• TASK INSTRUCTIONS:
An exact copy of the lines from the top of the data through the line with "X132642857Y-94333333D01*" is what you should give, with no pictures in it.

-- Opening Marker --

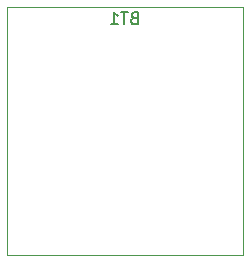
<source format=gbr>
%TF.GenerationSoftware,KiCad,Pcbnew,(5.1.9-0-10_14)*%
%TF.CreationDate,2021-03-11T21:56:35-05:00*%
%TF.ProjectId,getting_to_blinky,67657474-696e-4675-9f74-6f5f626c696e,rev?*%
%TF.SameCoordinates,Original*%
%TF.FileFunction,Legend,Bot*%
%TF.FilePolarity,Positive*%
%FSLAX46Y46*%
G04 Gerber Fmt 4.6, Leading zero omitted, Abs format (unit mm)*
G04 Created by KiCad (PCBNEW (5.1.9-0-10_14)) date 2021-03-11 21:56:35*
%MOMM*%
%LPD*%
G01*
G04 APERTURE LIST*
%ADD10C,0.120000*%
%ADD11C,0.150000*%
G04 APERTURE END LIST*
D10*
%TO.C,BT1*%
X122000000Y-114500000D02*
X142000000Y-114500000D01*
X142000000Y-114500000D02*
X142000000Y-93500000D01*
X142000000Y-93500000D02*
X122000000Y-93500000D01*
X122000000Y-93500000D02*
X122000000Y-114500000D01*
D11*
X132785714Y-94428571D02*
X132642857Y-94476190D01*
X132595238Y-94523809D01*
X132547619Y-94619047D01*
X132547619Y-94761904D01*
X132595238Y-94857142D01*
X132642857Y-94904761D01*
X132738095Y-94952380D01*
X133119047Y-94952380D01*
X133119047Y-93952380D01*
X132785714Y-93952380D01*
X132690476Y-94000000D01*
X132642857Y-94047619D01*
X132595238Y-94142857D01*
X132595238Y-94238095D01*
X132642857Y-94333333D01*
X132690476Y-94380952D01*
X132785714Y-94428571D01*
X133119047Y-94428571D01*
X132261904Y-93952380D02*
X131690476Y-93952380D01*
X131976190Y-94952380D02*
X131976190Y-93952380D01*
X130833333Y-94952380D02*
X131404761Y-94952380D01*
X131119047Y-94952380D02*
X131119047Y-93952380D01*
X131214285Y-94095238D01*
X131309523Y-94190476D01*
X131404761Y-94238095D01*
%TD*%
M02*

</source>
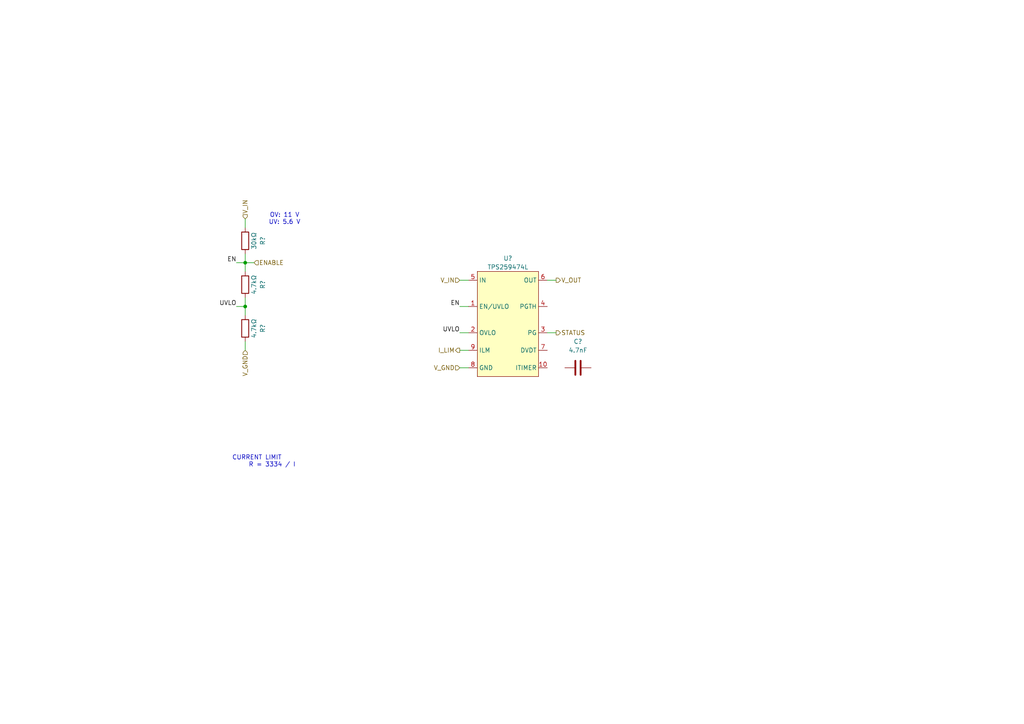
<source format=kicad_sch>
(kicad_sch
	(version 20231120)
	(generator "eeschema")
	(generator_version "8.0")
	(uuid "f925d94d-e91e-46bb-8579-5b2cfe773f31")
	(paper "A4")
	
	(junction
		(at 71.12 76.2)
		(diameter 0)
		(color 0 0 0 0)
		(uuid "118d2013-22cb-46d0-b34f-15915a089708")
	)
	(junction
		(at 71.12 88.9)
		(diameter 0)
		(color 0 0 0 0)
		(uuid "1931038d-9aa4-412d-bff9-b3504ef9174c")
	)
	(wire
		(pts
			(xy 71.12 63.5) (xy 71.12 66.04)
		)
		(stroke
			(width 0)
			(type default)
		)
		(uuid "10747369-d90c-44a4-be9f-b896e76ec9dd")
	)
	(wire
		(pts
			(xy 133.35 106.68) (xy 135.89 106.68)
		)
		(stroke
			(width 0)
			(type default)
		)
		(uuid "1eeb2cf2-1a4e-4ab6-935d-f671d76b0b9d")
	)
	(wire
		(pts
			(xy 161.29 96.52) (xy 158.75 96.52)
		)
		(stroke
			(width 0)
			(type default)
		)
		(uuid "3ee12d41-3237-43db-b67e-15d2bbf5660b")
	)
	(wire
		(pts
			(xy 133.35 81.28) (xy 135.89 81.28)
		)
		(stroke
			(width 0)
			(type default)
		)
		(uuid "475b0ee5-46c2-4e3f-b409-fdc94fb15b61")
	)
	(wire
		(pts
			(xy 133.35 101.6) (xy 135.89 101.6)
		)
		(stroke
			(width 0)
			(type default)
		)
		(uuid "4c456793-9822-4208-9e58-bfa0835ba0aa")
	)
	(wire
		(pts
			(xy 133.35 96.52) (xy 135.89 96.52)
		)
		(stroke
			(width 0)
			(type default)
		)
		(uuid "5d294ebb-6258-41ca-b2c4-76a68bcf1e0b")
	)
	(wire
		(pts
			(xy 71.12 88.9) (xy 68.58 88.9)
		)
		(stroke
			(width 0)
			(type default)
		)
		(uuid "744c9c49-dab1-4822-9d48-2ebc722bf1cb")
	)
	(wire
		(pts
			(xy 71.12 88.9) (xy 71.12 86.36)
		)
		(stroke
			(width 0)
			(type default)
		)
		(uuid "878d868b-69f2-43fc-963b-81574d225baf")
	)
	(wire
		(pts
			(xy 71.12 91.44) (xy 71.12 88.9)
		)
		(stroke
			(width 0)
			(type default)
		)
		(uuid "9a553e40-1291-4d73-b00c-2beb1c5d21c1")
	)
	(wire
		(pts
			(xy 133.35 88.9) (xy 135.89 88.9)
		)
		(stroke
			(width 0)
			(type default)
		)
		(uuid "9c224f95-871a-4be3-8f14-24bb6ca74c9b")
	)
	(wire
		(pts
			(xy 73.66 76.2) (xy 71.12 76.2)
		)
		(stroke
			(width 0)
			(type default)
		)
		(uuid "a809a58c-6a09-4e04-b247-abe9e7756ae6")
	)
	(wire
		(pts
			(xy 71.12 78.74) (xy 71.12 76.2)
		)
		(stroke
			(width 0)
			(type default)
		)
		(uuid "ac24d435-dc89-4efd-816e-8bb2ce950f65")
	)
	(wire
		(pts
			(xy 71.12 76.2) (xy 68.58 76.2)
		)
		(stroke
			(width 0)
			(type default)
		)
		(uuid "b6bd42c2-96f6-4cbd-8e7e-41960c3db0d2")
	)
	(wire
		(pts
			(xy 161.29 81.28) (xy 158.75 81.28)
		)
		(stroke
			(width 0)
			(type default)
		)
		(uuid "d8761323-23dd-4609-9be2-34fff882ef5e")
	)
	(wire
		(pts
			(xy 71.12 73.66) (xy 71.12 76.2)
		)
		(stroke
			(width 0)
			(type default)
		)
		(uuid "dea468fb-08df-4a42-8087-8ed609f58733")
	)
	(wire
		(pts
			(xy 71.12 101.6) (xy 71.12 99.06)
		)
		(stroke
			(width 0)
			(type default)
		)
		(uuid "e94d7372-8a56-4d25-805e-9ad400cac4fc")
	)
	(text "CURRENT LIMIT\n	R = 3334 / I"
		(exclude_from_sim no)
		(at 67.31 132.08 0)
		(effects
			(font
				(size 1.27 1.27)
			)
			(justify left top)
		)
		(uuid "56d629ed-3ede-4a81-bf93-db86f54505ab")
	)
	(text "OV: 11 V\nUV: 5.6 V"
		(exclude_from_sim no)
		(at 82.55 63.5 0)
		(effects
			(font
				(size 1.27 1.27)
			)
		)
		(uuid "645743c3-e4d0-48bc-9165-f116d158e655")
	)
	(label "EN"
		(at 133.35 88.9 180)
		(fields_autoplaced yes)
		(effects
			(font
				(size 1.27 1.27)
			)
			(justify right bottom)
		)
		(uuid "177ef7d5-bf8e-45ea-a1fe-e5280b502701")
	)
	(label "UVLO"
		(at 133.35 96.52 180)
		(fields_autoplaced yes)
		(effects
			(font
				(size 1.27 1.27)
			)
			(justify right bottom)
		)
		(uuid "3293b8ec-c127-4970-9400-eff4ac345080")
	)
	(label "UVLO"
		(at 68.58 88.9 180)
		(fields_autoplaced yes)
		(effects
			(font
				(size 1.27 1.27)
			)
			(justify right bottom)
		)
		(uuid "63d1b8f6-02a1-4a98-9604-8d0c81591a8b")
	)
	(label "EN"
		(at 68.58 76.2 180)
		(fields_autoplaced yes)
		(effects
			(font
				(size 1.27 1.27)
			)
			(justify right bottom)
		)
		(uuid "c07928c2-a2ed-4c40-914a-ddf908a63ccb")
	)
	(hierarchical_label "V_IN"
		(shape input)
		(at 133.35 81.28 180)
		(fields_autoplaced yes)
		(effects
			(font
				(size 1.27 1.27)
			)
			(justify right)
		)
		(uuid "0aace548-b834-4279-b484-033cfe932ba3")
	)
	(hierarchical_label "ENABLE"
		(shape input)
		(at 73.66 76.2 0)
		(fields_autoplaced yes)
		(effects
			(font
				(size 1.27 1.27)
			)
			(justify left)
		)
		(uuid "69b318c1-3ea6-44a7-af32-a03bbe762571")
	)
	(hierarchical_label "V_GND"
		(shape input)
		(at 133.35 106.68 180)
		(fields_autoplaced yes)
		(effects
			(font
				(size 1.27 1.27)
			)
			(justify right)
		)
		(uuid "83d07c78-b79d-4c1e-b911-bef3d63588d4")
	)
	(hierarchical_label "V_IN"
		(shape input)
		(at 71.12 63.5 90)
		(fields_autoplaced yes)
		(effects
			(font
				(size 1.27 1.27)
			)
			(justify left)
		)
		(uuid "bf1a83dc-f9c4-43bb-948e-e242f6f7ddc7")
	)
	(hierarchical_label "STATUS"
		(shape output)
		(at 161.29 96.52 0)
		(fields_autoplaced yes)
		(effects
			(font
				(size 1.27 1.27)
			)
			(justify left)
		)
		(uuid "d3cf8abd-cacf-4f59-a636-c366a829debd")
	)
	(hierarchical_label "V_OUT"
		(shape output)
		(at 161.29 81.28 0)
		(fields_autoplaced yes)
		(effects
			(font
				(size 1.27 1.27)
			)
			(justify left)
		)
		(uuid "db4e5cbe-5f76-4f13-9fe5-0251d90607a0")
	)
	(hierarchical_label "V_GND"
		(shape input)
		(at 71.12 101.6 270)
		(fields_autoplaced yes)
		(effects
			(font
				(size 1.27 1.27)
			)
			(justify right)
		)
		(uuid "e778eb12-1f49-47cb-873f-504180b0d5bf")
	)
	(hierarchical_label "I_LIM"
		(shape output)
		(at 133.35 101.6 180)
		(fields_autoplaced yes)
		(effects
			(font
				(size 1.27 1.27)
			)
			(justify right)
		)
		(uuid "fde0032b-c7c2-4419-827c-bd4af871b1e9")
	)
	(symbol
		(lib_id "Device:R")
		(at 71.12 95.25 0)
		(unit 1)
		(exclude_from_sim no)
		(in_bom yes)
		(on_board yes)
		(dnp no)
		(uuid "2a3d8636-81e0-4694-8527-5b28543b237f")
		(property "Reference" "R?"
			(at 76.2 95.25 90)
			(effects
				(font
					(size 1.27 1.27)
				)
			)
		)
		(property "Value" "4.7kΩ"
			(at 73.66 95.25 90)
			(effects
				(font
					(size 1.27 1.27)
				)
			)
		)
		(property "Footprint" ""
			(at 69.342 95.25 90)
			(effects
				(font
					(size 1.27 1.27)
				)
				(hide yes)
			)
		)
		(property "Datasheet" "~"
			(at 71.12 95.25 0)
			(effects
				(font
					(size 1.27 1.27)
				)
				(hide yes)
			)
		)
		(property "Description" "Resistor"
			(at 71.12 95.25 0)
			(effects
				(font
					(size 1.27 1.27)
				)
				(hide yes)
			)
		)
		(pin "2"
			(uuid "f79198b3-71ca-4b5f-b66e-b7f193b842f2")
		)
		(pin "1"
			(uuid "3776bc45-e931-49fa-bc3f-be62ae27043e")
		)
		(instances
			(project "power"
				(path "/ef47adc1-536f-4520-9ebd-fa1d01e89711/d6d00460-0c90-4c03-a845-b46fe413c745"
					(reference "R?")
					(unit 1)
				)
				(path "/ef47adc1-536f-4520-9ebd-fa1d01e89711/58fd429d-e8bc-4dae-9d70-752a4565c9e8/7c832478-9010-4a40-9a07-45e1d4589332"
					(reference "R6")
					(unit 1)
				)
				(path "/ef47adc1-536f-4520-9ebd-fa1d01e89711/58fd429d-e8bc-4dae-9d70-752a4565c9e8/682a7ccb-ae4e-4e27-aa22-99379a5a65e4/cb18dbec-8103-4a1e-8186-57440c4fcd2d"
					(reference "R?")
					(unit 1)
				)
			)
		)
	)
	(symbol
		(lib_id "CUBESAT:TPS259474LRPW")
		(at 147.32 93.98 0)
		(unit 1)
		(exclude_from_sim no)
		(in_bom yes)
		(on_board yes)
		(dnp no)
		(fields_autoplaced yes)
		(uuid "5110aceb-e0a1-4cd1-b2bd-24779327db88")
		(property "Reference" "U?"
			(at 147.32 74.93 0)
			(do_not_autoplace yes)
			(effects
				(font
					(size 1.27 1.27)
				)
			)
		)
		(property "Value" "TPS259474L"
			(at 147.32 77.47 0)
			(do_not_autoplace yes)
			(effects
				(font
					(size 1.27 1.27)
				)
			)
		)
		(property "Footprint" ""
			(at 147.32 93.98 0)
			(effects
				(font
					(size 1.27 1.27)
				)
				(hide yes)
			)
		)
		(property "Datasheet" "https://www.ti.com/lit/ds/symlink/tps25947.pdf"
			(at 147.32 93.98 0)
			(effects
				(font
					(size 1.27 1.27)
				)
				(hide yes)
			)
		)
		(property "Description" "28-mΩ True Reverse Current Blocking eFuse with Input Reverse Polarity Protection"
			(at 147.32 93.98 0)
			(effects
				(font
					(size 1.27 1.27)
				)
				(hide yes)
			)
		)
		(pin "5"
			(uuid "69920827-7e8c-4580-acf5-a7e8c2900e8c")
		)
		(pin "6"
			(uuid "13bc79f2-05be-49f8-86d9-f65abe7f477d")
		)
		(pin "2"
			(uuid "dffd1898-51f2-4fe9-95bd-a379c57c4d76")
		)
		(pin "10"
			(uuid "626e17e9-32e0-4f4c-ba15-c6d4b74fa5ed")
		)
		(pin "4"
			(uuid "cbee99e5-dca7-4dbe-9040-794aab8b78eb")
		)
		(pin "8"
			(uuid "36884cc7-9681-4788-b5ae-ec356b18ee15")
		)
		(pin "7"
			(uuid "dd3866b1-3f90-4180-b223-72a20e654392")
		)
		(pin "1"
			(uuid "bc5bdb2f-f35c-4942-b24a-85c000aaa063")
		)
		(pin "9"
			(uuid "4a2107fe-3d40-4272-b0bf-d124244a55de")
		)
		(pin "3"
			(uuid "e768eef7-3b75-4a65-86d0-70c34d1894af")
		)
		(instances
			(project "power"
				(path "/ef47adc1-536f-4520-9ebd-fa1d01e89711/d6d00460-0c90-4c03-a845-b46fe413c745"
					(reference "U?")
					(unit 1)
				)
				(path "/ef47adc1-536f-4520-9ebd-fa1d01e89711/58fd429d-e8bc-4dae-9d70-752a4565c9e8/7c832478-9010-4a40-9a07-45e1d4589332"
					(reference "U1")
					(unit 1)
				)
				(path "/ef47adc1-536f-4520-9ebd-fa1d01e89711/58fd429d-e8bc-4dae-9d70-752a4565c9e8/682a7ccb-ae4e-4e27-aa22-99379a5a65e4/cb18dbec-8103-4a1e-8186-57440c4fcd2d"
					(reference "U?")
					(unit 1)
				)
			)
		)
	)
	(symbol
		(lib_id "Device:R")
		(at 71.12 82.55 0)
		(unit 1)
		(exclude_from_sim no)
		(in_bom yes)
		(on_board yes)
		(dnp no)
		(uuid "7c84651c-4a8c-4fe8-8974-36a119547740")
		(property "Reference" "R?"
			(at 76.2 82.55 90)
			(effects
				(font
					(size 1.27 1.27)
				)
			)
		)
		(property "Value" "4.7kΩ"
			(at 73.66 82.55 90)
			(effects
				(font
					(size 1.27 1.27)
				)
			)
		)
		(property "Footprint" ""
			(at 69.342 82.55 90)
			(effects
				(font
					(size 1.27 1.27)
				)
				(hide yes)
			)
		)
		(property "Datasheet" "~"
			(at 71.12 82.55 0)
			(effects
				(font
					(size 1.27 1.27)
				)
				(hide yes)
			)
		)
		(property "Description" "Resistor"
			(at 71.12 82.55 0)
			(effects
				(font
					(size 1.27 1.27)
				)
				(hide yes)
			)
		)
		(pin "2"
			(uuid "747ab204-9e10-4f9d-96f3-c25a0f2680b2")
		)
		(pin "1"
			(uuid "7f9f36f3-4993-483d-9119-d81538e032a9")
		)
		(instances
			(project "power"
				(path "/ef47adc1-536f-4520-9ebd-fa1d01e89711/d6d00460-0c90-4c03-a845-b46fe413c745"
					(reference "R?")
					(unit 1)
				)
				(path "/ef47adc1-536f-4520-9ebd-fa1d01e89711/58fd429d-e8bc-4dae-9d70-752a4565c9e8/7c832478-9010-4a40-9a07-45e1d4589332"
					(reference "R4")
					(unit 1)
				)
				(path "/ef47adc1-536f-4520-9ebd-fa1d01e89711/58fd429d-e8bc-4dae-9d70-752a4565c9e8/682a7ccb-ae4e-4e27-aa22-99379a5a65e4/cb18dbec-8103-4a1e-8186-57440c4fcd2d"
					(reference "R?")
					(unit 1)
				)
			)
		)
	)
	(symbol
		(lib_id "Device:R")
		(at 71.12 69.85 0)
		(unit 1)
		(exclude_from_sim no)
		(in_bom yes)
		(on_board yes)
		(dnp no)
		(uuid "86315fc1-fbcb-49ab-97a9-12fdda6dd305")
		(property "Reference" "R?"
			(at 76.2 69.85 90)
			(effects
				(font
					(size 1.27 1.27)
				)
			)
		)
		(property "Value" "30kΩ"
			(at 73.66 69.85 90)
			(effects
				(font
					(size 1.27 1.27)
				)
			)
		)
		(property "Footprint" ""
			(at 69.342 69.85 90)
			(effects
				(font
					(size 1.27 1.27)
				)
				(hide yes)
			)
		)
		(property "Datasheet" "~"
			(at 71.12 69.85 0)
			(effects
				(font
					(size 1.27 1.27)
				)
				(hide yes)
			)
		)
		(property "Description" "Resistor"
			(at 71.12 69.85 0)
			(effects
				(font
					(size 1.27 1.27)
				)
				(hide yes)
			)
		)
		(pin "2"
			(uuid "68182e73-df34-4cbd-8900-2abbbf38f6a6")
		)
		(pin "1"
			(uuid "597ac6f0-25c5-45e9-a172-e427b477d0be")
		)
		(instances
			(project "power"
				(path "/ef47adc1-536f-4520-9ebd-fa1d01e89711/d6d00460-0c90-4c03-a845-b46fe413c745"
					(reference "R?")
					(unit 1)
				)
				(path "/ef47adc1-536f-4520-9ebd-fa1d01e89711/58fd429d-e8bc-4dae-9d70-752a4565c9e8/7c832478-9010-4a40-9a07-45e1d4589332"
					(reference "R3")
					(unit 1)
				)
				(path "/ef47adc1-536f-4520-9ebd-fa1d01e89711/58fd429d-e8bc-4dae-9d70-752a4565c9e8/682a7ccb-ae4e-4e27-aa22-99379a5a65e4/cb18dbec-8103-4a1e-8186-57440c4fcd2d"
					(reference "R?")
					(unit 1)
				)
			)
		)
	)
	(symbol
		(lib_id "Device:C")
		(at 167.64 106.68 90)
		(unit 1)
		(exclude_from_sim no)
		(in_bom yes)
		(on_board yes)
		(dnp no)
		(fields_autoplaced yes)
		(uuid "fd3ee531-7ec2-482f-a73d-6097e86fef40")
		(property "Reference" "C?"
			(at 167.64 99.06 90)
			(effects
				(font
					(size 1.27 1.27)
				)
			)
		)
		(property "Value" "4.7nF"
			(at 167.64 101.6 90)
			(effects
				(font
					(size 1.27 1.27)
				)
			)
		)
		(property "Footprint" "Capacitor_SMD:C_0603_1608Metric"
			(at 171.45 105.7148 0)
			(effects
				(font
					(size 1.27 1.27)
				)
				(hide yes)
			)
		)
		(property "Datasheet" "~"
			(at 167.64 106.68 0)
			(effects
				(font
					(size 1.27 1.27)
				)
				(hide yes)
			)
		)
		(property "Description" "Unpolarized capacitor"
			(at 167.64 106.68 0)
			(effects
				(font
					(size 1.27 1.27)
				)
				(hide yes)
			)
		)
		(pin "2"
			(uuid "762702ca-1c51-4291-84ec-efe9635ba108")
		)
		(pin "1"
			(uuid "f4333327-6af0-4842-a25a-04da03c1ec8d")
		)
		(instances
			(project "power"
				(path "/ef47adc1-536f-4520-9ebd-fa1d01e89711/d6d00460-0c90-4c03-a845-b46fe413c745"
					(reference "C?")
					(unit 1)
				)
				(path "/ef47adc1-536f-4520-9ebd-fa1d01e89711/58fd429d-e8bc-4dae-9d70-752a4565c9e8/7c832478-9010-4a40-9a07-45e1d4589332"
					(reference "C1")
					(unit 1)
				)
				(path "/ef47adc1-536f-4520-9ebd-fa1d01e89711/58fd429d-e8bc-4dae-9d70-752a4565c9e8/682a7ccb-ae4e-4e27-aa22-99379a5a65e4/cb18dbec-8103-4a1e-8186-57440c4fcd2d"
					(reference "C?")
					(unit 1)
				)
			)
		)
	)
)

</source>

-- Closing Marker --

• WRITTEN ANSWER:
<source format=gbr>
%TF.GenerationSoftware,KiCad,Pcbnew,(5.1.9-0-10_14)*%
%TF.CreationDate,2021-03-11T21:56:35-05:00*%
%TF.ProjectId,getting_to_blinky,67657474-696e-4675-9f74-6f5f626c696e,rev?*%
%TF.SameCoordinates,Original*%
%TF.FileFunction,Legend,Bot*%
%TF.FilePolarity,Positive*%
%FSLAX46Y46*%
G04 Gerber Fmt 4.6, Leading zero omitted, Abs format (unit mm)*
G04 Created by KiCad (PCBNEW (5.1.9-0-10_14)) date 2021-03-11 21:56:35*
%MOMM*%
%LPD*%
G01*
G04 APERTURE LIST*
%ADD10C,0.120000*%
%ADD11C,0.150000*%
G04 APERTURE END LIST*
D10*
%TO.C,BT1*%
X122000000Y-114500000D02*
X142000000Y-114500000D01*
X142000000Y-114500000D02*
X142000000Y-93500000D01*
X142000000Y-93500000D02*
X122000000Y-93500000D01*
X122000000Y-93500000D02*
X122000000Y-114500000D01*
D11*
X132785714Y-94428571D02*
X132642857Y-94476190D01*
X132595238Y-94523809D01*
X132547619Y-94619047D01*
X132547619Y-94761904D01*
X132595238Y-94857142D01*
X132642857Y-94904761D01*
X132738095Y-94952380D01*
X133119047Y-94952380D01*
X133119047Y-93952380D01*
X132785714Y-93952380D01*
X132690476Y-94000000D01*
X132642857Y-94047619D01*
X132595238Y-94142857D01*
X132595238Y-94238095D01*
X132642857Y-94333333D01*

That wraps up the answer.